* Task statement: Once the line with "NEXT ARTICLE" is found in the data, output it and each following line exactly, up to and including the line with "14 Jun 2026", and nothing before or after.

Transcribed page contents
___

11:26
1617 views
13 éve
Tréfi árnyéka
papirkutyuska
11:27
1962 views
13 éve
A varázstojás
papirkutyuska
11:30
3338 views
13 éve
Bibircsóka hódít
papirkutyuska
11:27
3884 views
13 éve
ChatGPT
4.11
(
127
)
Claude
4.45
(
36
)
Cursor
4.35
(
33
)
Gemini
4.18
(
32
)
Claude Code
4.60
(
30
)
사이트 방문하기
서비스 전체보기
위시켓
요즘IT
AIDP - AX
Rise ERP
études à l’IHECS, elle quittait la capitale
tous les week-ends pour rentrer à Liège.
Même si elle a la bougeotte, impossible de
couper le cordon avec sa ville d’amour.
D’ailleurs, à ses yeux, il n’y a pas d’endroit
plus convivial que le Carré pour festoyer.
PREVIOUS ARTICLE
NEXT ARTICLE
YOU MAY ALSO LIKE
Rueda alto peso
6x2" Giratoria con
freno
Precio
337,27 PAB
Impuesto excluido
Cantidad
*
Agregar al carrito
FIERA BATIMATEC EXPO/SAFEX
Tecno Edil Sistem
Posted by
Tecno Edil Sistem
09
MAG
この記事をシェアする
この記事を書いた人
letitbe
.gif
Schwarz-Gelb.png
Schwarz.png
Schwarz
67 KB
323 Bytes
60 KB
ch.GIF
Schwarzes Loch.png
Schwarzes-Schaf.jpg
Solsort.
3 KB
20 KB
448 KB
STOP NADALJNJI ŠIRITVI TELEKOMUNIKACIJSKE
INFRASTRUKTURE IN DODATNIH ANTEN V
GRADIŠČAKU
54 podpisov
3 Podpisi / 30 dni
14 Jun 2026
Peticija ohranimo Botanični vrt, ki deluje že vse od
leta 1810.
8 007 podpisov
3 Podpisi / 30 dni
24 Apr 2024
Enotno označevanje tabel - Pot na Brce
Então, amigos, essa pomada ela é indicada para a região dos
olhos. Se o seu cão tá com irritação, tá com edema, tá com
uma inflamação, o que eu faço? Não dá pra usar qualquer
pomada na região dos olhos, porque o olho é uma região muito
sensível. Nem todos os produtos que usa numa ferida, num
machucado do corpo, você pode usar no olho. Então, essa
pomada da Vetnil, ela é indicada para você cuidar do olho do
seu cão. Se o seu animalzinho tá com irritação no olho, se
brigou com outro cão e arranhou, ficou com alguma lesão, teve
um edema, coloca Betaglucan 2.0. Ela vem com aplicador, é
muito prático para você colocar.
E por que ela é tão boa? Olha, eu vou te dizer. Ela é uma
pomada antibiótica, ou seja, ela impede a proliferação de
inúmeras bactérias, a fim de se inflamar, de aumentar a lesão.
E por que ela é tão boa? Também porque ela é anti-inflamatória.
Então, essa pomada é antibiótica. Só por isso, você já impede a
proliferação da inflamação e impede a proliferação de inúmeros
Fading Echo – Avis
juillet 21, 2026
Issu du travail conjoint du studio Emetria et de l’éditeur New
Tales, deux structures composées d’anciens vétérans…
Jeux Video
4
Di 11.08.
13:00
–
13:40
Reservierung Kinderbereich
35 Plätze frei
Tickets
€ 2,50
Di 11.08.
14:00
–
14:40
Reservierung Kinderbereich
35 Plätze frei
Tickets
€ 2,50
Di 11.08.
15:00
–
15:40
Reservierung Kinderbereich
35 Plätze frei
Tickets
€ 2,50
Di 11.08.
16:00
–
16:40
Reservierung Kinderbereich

___

* Written solution:
NEXT ARTICLE
YOU MAY ALSO LIKE
Rueda alto peso
6x2" Giratoria con
freno
Precio
337,27 PAB
Impuesto excluido
Cantidad
*
Agregar al carrito
FIERA BATIMATEC EXPO/SAFEX
Tecno Edil Sistem
Posted by
Tecno Edil Sistem
09
MAG
この記事をシェアする
この記事を書いた人
letitbe
.gif
Schwarz-Gelb.png
Schwarz.png
Schwarz
67 KB
323 Bytes
60 KB
ch.GIF
Schwarzes Loch.png
Schwarzes-Schaf.jpg
Solsort.
3 KB
20 KB
448 KB
STOP NADALJNJI ŠIRITVI TELEKOMUNIKACIJSKE
INFRASTRUKTURE IN DODATNIH ANTEN V
GRADIŠČAKU
54 podpisov
3 Podpisi / 30 dni
14 Jun 2026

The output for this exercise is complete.